The “animals” became personas used to express in a non-aggressive manner “feelings”. Example: “ Pierre, I give you the “ bull “ because two days ago you pushed me to attend the daily meeting and I had an email to answer…”, “Ok, Tina. I’m sorry, I thought you were “cat” at that time”.
Another example came from a crowd in Brussels. The seven teams worked in a very agile way in a year, and they struggled a lot with the infrastructure department located in another city. During a coordination meeting, the agile teams didn’t behave positively and aggressed the head of the infrastructure verbally. While debriefing with the Senior Manager after the meeting, he started to cry in front of me.
After some apologies and ensuring my full support, I gathered the teams together and told them that the whole crowd acted like a “bull” towards the head of the infrastructure. They were shocked. And we used that time to retrospect and find a way to improve our relationship.
The lesson to learn in that example is that using the animal metaphors helped not to finger point but helped to understand that the crowd´s system has to be extended to infrastructure.
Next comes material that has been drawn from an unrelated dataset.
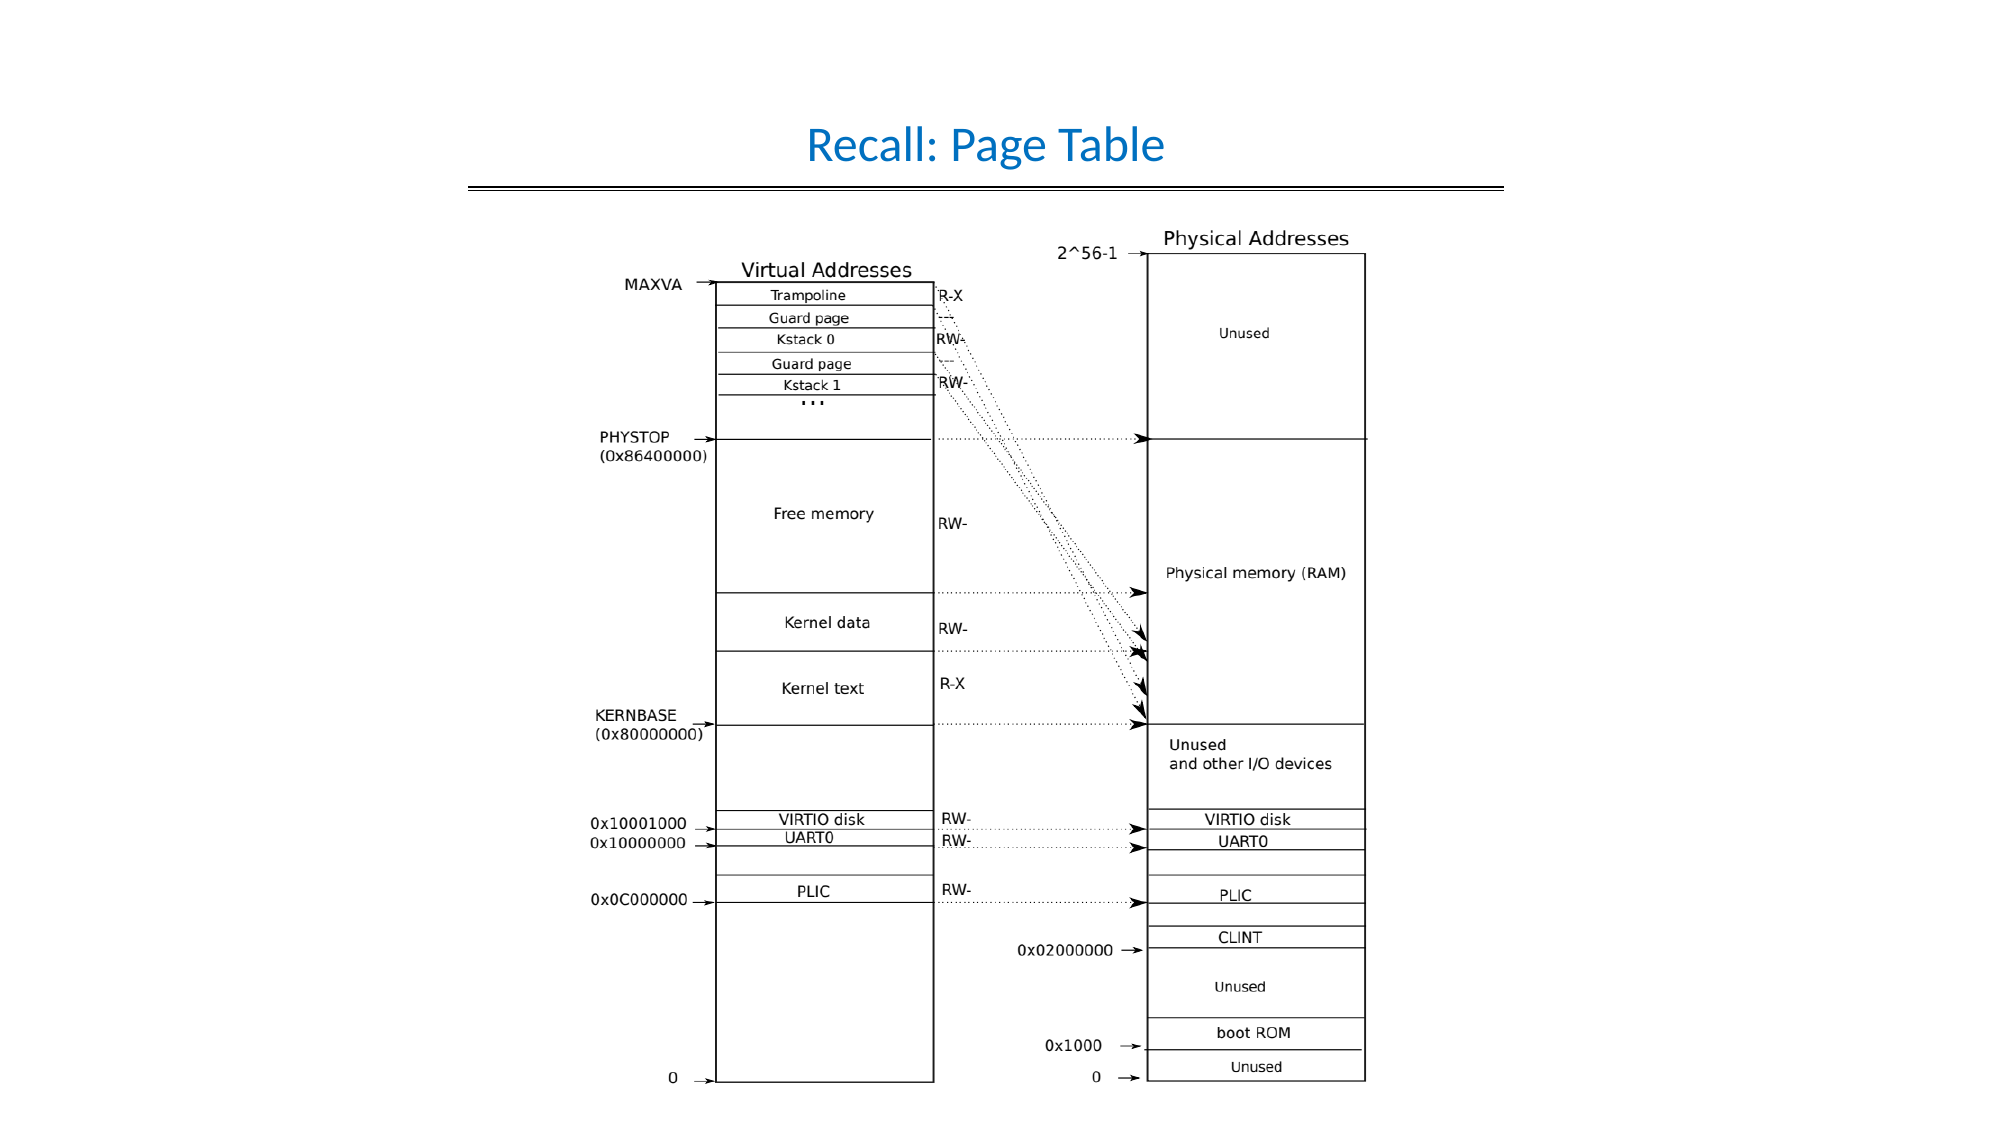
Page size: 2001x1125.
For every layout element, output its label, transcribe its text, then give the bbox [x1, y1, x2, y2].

And we all have to thing to “pig” that relation.
My lesson to learn is that pigs are performing better with pigs. A large pigpen is a collection of small pigpens interacting as a whole in the same manner.
This exercise will help to understand that “Organization” is based around of self-organised people and it is called here “pigpen”. “Structure” is coded in our cultural DNA, like in the king pyramid metaphor (the story of the farmer).
Even if we all understand what is better for us, the evolution from “Structure” to “Organization” has to be an empirical switch from one level of conscience to the next until the hardcoded old model becomes obsolete.